▶ _YOUR ASSIGNMENT_
Copy out each line of the entries below in which the string "altera" appears.

▶ _ENTRIES SUPPLIED_

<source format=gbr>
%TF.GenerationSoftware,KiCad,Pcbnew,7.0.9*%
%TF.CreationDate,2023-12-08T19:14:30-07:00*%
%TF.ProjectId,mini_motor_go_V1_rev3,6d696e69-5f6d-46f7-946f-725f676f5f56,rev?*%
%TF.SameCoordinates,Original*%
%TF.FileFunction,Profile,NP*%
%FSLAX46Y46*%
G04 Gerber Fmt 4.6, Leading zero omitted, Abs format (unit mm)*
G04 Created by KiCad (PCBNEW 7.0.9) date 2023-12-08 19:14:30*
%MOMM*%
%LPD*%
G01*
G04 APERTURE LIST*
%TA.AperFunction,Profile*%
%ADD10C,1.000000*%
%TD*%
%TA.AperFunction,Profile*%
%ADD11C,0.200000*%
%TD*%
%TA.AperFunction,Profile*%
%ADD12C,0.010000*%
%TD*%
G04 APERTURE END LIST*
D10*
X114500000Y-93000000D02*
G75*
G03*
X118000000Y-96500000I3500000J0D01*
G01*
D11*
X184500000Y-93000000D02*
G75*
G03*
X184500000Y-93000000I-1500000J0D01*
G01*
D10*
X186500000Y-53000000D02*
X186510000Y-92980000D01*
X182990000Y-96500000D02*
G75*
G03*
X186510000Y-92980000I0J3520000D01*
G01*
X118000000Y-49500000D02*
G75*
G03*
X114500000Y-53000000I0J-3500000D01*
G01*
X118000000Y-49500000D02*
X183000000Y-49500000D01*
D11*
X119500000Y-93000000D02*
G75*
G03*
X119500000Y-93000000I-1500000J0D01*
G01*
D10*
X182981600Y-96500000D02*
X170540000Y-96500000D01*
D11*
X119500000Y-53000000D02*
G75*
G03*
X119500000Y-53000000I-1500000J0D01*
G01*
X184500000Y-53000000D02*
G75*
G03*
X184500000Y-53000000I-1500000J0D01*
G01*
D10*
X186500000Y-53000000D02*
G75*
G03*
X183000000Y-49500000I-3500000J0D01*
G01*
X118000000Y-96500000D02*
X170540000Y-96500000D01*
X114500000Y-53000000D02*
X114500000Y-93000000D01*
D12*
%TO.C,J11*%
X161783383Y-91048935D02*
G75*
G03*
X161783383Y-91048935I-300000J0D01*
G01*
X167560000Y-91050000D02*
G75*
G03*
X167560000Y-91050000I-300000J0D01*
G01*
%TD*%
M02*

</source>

* * *

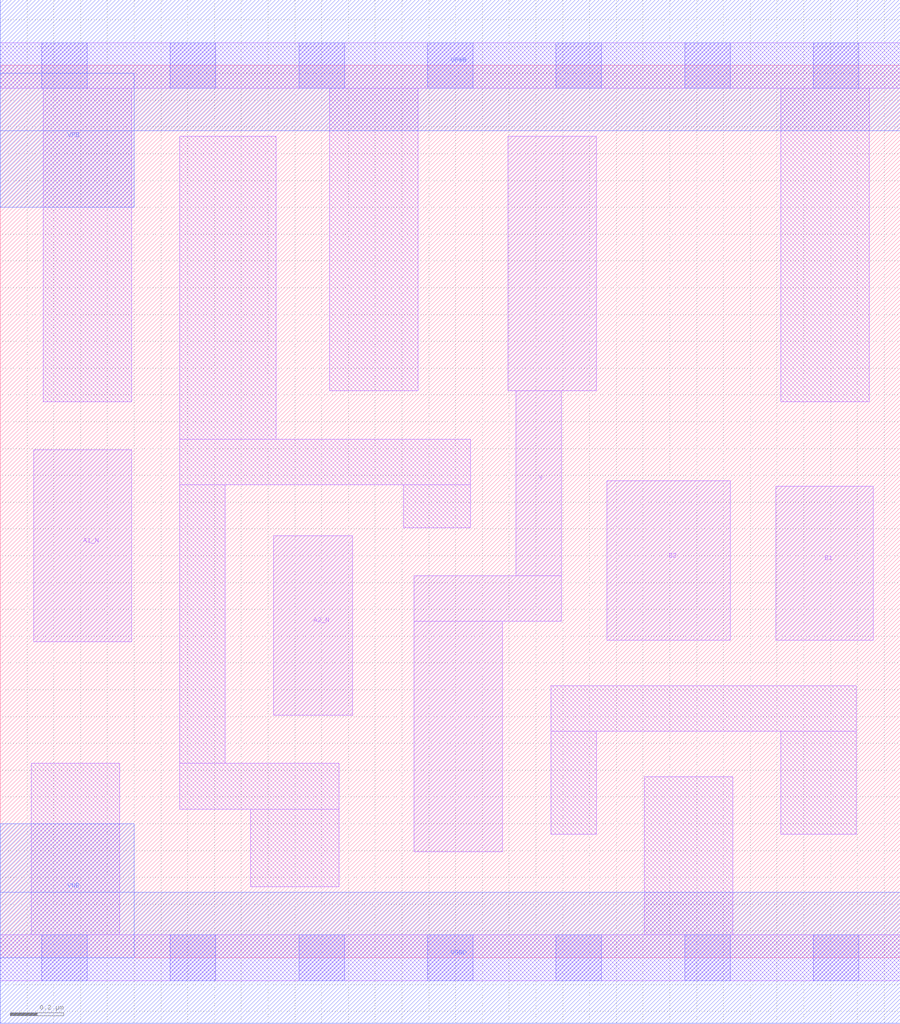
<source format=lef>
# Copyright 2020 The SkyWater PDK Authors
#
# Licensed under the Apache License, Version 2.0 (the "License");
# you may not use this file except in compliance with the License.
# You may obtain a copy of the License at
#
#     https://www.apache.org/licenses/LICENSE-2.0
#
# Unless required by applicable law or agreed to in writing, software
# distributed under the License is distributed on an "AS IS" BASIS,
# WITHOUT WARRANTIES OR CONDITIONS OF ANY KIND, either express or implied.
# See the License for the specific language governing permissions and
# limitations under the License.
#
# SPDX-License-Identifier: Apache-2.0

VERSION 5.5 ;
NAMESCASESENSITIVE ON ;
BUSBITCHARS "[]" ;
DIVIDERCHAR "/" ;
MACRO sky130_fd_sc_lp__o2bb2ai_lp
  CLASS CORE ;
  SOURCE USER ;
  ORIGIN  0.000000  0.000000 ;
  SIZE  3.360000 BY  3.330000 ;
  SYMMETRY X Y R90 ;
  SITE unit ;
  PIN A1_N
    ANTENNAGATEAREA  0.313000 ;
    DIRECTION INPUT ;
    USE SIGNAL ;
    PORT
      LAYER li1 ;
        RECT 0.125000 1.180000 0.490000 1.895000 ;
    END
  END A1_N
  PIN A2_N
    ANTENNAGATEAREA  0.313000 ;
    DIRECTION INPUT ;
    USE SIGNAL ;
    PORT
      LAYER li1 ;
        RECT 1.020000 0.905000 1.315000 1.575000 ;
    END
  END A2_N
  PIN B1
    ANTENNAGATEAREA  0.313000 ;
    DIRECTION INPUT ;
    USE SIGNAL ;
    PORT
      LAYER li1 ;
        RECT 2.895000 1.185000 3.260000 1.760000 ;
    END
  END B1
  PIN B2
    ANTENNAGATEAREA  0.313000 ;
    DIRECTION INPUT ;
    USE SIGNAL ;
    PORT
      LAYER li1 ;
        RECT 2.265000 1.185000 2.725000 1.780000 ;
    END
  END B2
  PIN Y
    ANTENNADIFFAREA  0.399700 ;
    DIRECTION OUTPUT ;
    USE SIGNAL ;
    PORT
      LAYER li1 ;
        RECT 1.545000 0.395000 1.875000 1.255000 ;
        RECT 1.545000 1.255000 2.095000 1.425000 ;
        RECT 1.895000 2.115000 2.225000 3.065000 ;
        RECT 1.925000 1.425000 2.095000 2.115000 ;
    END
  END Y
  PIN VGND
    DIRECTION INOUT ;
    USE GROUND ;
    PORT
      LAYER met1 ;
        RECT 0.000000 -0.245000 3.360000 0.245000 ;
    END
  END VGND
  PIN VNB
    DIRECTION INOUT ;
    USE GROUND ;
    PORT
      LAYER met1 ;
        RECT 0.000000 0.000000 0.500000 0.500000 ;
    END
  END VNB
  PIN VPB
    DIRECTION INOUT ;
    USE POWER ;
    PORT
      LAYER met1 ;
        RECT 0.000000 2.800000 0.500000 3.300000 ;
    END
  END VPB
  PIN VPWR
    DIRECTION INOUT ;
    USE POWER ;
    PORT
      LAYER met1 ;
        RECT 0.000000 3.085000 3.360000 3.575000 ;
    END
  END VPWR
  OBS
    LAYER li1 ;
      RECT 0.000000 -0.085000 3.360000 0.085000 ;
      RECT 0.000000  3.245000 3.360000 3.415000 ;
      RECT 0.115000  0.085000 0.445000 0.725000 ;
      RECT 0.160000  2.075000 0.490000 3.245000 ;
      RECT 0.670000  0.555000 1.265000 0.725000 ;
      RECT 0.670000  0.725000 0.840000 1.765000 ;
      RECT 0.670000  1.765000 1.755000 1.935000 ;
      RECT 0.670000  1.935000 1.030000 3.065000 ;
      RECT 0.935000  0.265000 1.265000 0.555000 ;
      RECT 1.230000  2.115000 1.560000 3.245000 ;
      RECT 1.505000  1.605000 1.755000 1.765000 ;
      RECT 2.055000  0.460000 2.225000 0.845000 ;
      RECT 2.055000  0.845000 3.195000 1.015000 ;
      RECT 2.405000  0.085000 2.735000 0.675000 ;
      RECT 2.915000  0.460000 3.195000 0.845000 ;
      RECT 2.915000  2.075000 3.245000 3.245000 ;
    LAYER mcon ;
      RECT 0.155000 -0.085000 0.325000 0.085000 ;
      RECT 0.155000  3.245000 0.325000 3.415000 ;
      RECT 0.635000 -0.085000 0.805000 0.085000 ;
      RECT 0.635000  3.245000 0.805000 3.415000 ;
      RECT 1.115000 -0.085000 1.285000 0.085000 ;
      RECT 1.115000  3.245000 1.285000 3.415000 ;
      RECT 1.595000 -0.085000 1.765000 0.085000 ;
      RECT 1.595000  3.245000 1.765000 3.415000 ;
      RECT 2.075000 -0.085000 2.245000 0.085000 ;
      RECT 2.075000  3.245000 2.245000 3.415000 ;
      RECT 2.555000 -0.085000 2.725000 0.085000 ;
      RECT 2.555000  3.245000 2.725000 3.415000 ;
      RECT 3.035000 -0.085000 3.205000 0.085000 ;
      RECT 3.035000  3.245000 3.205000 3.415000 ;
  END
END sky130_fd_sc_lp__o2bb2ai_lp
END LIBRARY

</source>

--

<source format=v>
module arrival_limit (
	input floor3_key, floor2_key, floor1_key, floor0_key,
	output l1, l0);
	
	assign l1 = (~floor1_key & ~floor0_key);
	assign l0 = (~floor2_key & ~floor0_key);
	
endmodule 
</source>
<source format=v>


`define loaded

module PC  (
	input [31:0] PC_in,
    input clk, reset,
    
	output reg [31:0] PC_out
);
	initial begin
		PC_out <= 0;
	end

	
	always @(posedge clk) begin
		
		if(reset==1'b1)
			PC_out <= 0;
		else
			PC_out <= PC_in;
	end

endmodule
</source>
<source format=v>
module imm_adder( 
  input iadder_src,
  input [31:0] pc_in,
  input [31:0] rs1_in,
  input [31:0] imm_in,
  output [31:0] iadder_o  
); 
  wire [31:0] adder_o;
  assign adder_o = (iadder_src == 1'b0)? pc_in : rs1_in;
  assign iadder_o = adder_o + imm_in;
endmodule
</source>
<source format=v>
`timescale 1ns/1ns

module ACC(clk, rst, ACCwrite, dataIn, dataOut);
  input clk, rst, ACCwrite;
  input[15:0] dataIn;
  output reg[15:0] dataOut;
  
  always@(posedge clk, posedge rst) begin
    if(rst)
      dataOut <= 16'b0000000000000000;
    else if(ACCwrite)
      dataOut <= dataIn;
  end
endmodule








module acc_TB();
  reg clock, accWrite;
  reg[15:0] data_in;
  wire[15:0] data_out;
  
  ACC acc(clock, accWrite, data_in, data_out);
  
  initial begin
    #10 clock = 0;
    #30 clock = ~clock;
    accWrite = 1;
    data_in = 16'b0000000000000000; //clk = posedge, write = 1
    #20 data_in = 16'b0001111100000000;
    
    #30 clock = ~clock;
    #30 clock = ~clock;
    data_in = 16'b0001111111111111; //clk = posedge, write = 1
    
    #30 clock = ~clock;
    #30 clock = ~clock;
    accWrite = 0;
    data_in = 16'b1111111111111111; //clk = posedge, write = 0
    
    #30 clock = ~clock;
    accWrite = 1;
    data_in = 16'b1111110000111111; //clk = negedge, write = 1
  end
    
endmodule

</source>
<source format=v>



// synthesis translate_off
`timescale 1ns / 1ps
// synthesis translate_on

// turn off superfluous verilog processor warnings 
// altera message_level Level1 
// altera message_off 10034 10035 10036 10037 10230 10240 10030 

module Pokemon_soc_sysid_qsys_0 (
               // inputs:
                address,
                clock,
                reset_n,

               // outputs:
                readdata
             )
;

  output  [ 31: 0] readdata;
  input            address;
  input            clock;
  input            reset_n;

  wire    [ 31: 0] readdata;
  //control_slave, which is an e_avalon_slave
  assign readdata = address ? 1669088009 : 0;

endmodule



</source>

▶ _OUTPUT OF THE TASK_
// altera message_level Level1 
// altera message_off 10034 10035 10036 10037 10230 10240 10030 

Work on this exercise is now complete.